Assigned task: Keep every line of the data below that has the string "name" and present those lines.

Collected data
■ ■ ■
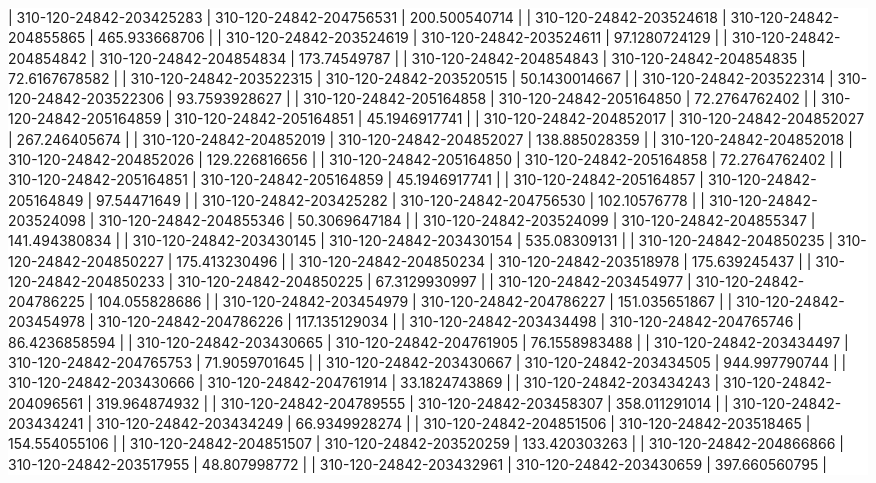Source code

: | 310-120-24842-203425283 | 310-120-24842-204756531 | 200.500540714 |
| 310-120-24842-203524618 | 310-120-24842-204855865 | 465.933668706 |
| 310-120-24842-203524619 | 310-120-24842-203524611 | 97.1280724129 |
| 310-120-24842-204854842 | 310-120-24842-204854834 | 173.74549787 |
| 310-120-24842-204854843 | 310-120-24842-204854835 | 72.6167678582 |
| 310-120-24842-203522315 | 310-120-24842-203520515 | 50.1430014667 |
| 310-120-24842-203522314 | 310-120-24842-203522306 | 93.7593928627 |
| 310-120-24842-205164858 | 310-120-24842-205164850 | 72.2764762402 |
| 310-120-24842-205164859 | 310-120-24842-205164851 | 45.1946917741 |
| 310-120-24842-204852017 | 310-120-24842-204852027 | 267.246405674 |
| 310-120-24842-204852019 | 310-120-24842-204852027 | 138.885028359 |
| 310-120-24842-204852018 | 310-120-24842-204852026 | 129.226816656 |
| 310-120-24842-205164850 | 310-120-24842-205164858 | 72.2764762402 |
| 310-120-24842-205164851 | 310-120-24842-205164859 | 45.1946917741 |
| 310-120-24842-205164857 | 310-120-24842-205164849 | 97.54471649 |
| 310-120-24842-203425282 | 310-120-24842-204756530 | 102.10576778 |
| 310-120-24842-203524098 | 310-120-24842-204855346 | 50.3069647184 |
| 310-120-24842-203524099 | 310-120-24842-204855347 | 141.494380834 |
| 310-120-24842-203430145 | 310-120-24842-203430154 | 535.08309131 |
| 310-120-24842-204850235 | 310-120-24842-204850227 | 175.413230496 |
| 310-120-24842-204850234 | 310-120-24842-203518978 | 175.639245437 |
| 310-120-24842-204850233 | 310-120-24842-204850225 | 67.3129930997 |
| 310-120-24842-203454977 | 310-120-24842-204786225 | 104.055828686 |
| 310-120-24842-203454979 | 310-120-24842-204786227 | 151.035651867 |
| 310-120-24842-203454978 | 310-120-24842-204786226 | 117.135129034 |
| 310-120-24842-203434498 | 310-120-24842-204765746 | 86.4236858594 |
| 310-120-24842-203430665 | 310-120-24842-204761905 | 76.1558983488 |
| 310-120-24842-203434497 | 310-120-24842-204765753 | 71.9059701645 |
| 310-120-24842-203430667 | 310-120-24842-203434505 | 944.997790744 |
| 310-120-24842-203430666 | 310-120-24842-204761914 | 33.1824743869 |
| 310-120-24842-203434243 | 310-120-24842-204096561 | 319.964874932 |
| 310-120-24842-204789555 | 310-120-24842-203458307 | 358.011291014 |
| 310-120-24842-203434241 | 310-120-24842-203434249 | 66.9349928274 |
| 310-120-24842-204851506 | 310-120-24842-203518465 | 154.554055106 |
| 310-120-24842-204851507 | 310-120-24842-203520259 | 133.420303263 |
| 310-120-24842-204866866 | 310-120-24842-203517955 | 48.807998772 |
| 310-120-24842-203432961 | 310-120-24842-203430659 | 397.660560795 |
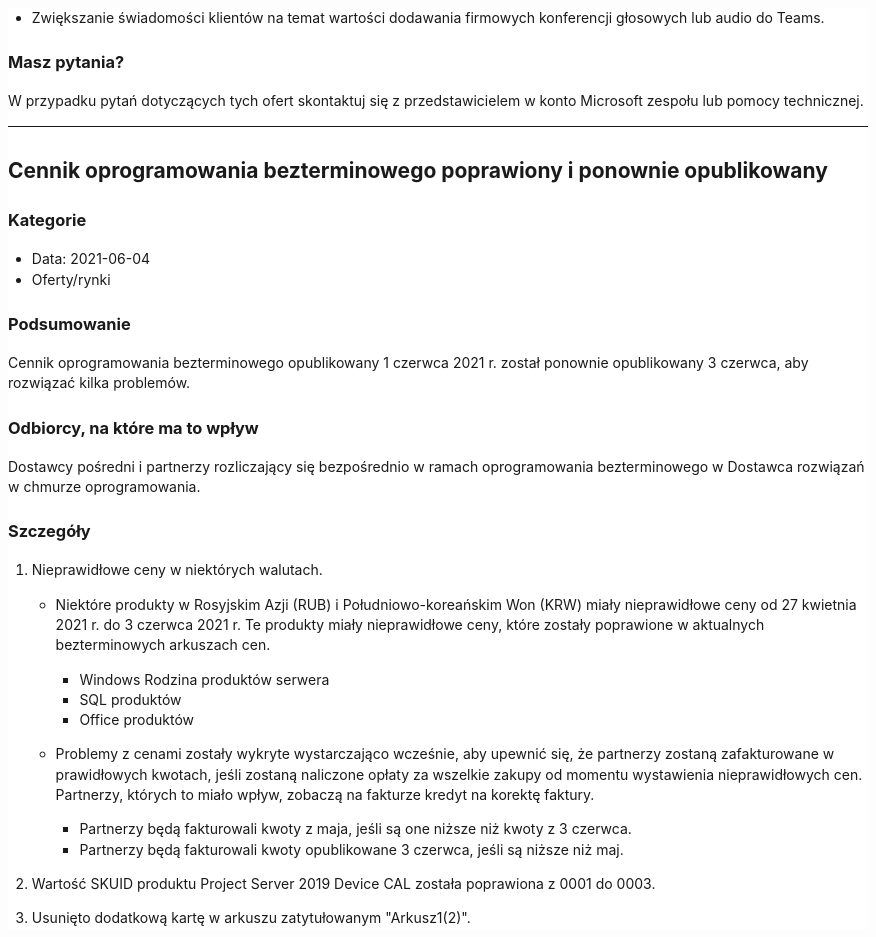 -   Zwiększanie świadomości klientów na temat wartości dodawania firmowych konferencji głosowych lub audio do Teams.

### <a name="questions"></a>Masz pytania?

W przypadku pytań dotyczących tych ofert skontaktuj się z przedstawicielem w konto Microsoft zespołu lub pomocy technicznej.

________________

## <a name="perpetual-software-price-list-corrected-and-republished"></a><a name="4"></a>Cennik oprogramowania bezterminowego poprawiony i ponownie opublikowany 

### <a name="categories"></a>Kategorie

- Data: 2021-06-04
- Oferty/rynki

### <a name="summary"></a>Podsumowanie

Cennik oprogramowania bezterminowego opublikowany 1 czerwca 2021 r. został ponownie opublikowany 3 czerwca, aby rozwiązać kilka problemów. 

### <a name="impacted-audience"></a>Odbiorcy, na które ma to wpływ

Dostawcy pośredni i partnerzy rozliczający się bezpośrednio w ramach oprogramowania bezterminowego w Dostawca rozwiązań w chmurze oprogramowania.  

### <a name="details"></a>Szczegóły

1. Nieprawidłowe ceny w niektórych walutach.

   - Niektóre produkty w Rosyjskim Azji (RUB) i Południowo-koreańskim Won (KRW) miały nieprawidłowe ceny od 27 kwietnia 2021 r. do 3 czerwca 2021 r. Te produkty miały nieprawidłowe ceny, które zostały poprawione w aktualnych bezterminowych arkuszach cen.
 
     - Windows Rodzina produktów serwera
     - SQL produktów
     - Office produktów
 
   - Problemy z cenami zostały wykryte wystarczająco wcześnie, aby upewnić się, że partnerzy zostaną zafakturowane w prawidłowych kwotach, jeśli zostaną naliczone opłaty za wszelkie zakupy od momentu wystawienia nieprawidłowych cen. Partnerzy, których to miało wpływ, zobaczą na fakturze kredyt na korektę faktury.

     - Partnerzy będą fakturowali kwoty z maja, jeśli są one niższe niż kwoty z 3 czerwca.
     - Partnerzy będą fakturowali kwoty opublikowane 3 czerwca, jeśli są niższe niż maj.

2. Wartość SKUID produktu Project Server 2019 Device CAL została poprawiona z 0001 do 0003.  

3. Usunięto dodatkową kartę w arkuszu zatytułowanym "Arkusz1(2)".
■ ■ ■
Expected answer:
### <a name="questions"></a>Masz pytania?
## <a name="perpetual-software-price-list-corrected-and-republished"></a><a name="4"></a>Cennik oprogramowania bezterminowego poprawiony i ponownie opublikowany 
### <a name="categories"></a>Kategorie
### <a name="summary"></a>Podsumowanie
### <a name="impacted-audience"></a>Odbiorcy, na które ma to wpływ
### <a name="details"></a>Szczegóły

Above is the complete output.